Statistical analysis (correlation-survival analysis)

Visualization of the stage analysis was performed by GraphPad Prism version 8.0.0 for Windows (GraphPad Software, San Diego, California USA, www.graphpad.com), whereas statistical and survival analysis were conducted in the R (version 3.6.1) environment for Windows utilizing base functions from the packages stats, survival and survminer. Significant changes at the levels of continuous variables across groups were determined with the non-parametric Kruskal-Wallis and Mann-Whitney tests. Kaplan-Meier plots were constructed to compare survival between Low and High protein concentration (ng/mL) groups, defined by a median cut-off point per protein, across samples. Survival curves were compared for significant differences (p < 0.05), from baseline diagnosis to 7 years follow-up time with the Log-rank test. Similarly, correlation analysis between eGFR and MRM quantifications were performed. Linear relationships between the continuous variables were assessed using Spearman’s Rank correlation coefficient and significance was defined at p ≤ 0.05.

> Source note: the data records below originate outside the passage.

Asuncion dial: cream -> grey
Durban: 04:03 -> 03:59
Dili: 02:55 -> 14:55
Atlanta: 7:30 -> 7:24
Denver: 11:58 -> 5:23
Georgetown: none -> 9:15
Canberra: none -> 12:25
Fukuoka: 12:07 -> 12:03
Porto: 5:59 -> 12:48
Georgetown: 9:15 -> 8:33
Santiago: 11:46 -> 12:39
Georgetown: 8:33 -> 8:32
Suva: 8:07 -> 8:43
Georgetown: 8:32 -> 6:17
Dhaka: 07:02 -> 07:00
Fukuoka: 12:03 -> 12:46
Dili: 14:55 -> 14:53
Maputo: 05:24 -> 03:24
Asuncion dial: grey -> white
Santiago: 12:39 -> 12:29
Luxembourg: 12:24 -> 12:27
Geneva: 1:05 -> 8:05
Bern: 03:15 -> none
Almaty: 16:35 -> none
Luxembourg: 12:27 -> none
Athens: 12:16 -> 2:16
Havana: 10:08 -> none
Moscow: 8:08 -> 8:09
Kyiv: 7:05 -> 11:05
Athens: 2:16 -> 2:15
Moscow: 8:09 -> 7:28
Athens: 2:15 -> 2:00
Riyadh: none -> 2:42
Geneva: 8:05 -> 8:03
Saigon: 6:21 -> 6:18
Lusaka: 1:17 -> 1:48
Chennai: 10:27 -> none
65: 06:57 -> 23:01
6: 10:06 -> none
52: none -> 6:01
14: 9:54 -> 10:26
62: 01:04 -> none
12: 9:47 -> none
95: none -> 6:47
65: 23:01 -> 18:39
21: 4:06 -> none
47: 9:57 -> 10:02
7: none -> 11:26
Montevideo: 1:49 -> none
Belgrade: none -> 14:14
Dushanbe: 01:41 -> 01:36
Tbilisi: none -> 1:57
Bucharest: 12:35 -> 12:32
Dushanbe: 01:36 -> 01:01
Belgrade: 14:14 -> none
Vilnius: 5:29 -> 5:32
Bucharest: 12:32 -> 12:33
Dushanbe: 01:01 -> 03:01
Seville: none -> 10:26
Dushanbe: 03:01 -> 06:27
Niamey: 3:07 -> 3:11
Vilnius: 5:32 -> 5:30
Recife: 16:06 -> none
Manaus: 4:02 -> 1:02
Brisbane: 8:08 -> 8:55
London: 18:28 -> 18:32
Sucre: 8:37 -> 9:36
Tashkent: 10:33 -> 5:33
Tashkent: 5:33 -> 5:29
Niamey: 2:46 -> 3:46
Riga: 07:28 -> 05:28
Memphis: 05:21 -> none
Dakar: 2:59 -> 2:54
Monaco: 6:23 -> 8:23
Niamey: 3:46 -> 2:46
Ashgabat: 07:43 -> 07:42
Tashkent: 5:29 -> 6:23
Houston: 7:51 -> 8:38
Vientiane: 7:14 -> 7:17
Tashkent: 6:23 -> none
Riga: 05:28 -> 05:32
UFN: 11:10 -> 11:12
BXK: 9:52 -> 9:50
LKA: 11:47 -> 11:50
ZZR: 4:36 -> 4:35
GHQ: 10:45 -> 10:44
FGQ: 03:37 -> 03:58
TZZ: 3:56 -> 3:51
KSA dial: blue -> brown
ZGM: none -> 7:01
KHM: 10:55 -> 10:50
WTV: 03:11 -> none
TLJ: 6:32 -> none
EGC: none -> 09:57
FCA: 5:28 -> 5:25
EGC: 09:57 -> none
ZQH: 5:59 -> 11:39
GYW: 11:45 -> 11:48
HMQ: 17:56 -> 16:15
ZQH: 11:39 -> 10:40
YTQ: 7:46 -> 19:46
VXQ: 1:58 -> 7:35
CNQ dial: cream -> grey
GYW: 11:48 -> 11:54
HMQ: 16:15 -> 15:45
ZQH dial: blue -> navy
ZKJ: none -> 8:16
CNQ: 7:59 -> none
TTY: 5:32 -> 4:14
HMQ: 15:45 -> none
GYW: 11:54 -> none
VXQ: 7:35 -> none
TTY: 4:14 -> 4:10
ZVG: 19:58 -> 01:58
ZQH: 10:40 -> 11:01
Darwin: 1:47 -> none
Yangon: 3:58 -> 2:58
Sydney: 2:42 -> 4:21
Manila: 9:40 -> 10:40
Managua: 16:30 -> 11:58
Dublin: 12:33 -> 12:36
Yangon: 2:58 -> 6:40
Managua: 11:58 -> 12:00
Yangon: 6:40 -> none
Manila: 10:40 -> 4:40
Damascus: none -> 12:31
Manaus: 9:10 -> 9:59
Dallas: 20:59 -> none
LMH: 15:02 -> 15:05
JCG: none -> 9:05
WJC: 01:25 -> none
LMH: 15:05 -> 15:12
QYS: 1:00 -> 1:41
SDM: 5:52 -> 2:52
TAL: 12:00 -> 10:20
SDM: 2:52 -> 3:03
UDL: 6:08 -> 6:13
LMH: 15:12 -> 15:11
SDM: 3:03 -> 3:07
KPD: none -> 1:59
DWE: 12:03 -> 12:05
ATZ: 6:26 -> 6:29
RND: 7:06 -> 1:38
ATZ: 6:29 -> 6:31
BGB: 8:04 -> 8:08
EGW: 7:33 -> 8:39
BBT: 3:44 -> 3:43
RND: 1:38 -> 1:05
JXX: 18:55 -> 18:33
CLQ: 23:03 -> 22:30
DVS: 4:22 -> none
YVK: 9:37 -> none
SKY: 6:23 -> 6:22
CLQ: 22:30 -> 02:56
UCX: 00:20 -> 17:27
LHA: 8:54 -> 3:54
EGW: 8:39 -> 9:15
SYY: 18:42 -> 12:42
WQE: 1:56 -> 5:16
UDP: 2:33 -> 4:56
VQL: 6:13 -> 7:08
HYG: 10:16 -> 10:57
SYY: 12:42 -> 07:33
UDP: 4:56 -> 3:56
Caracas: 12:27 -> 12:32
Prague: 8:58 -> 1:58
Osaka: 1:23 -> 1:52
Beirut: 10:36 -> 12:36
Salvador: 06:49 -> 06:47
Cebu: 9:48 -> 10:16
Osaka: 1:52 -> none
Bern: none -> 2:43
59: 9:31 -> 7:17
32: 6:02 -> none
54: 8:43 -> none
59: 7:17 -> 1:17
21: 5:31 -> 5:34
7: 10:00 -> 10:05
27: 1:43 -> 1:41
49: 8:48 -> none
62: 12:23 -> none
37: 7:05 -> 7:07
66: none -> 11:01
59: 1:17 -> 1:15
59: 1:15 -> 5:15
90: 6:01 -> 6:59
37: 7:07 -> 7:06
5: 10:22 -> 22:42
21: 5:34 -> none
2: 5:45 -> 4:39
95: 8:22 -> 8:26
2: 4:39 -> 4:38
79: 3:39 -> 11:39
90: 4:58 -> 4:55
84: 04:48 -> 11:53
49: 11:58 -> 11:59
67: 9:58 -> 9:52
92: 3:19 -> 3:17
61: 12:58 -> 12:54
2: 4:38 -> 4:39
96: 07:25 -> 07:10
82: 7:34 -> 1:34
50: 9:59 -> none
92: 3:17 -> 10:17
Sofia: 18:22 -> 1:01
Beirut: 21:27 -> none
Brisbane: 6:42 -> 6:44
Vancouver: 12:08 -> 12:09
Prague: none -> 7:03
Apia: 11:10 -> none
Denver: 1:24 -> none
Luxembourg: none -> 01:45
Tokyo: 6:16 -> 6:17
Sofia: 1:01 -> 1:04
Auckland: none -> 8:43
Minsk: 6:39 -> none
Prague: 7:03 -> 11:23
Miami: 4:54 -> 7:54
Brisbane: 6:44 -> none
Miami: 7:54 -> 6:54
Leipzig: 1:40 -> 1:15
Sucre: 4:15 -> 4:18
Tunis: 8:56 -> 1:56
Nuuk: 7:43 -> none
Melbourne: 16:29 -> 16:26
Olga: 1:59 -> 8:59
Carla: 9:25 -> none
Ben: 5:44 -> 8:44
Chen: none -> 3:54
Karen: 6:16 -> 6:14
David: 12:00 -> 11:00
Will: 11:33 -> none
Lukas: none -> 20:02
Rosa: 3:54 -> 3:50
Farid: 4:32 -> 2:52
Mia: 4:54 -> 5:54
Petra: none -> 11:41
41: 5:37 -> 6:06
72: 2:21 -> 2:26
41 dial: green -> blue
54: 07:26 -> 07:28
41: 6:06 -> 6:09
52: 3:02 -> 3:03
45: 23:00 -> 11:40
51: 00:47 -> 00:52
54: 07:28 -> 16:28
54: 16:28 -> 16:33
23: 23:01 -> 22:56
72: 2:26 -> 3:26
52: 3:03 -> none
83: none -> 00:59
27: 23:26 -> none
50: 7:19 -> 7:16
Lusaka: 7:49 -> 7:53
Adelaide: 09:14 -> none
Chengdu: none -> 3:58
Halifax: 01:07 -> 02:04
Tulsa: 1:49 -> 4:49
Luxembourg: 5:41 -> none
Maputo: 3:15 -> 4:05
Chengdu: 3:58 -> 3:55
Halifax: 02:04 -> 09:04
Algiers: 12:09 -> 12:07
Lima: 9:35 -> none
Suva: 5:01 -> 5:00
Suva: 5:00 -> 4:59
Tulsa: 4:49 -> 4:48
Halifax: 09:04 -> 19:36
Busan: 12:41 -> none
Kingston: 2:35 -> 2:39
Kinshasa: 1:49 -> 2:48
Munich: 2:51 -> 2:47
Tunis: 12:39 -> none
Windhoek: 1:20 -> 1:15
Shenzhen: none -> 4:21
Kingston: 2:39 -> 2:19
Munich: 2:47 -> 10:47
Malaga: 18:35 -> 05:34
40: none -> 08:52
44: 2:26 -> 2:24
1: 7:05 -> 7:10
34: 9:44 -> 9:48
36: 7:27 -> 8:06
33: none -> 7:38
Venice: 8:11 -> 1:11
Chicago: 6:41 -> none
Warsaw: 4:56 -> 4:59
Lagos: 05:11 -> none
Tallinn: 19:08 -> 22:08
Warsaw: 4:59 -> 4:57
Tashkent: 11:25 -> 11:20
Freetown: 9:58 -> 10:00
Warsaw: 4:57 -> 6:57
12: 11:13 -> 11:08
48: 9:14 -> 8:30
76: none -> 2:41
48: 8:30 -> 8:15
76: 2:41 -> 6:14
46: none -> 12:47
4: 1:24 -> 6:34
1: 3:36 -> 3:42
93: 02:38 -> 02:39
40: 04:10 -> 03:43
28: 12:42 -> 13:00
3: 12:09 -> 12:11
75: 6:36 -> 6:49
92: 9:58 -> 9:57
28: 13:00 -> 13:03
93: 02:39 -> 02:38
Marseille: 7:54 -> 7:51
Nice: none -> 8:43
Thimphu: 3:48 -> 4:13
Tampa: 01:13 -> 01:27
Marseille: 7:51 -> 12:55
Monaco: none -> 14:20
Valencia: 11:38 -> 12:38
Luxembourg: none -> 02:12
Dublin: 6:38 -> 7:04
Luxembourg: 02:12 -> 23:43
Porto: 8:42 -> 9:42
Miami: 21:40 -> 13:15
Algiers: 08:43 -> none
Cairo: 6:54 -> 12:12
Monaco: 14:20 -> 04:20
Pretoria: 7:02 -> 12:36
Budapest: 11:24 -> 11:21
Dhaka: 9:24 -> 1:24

Predictive value of the MRM panel

The prognostic value of the quantified proteins was assessed in distinguishing disease status at 7 years follow up time. The k-nearest neighbor classifier was developed with the packages DMwR, and pROC, in the R environment for Windows. In particular, the complete MRM data of 4 proteins (HBB, AMBP, B2M and LYZ) quantified across 69 subjects with CKD were utilized to build the model and parameter optimization was assessed in a 3-fold cross validation setting. In brief, patients were divided into three random partitions (adjusted for a balanced ratio of deceased/censored, stage and class cases), each time using two out of the three partitions for training, and the remaining third as a test set. Summary statistics of the classification performance for the classifier were obtained for the three folds and optimization for most suitable number of k-nearest neighbors was conducted iteratively as a function of maximizing the Area Under the Receiver Operating Characteristic curve across folds. Best fit was recorded for k = 16 neighbors and this number was further utilized to establish the final leave-one-out-crossvalidation (loocv) model. Patient specific probability scores of being labeled as deceased (scores ranging from 0.5 to 1) or censored (scores ranging from 0 to 0.5) were obtained with loocv and were converted to binary groups of “high” and “low risk”, respectively. Significant differences in survival between high and low risk groups were investigated with the Log-rank method, as described. Missing values (1.71% of the data) were replaced with the limit of quantitation for each protein (minimum concentration). Data for the knn classification were subjected to log transformation prior to training. The cox proportional hazard model was developed with the packages survival, survminer and fitting of proportionality was evaluated and examined with the functions cox.zph and ggcoxzph, respectively.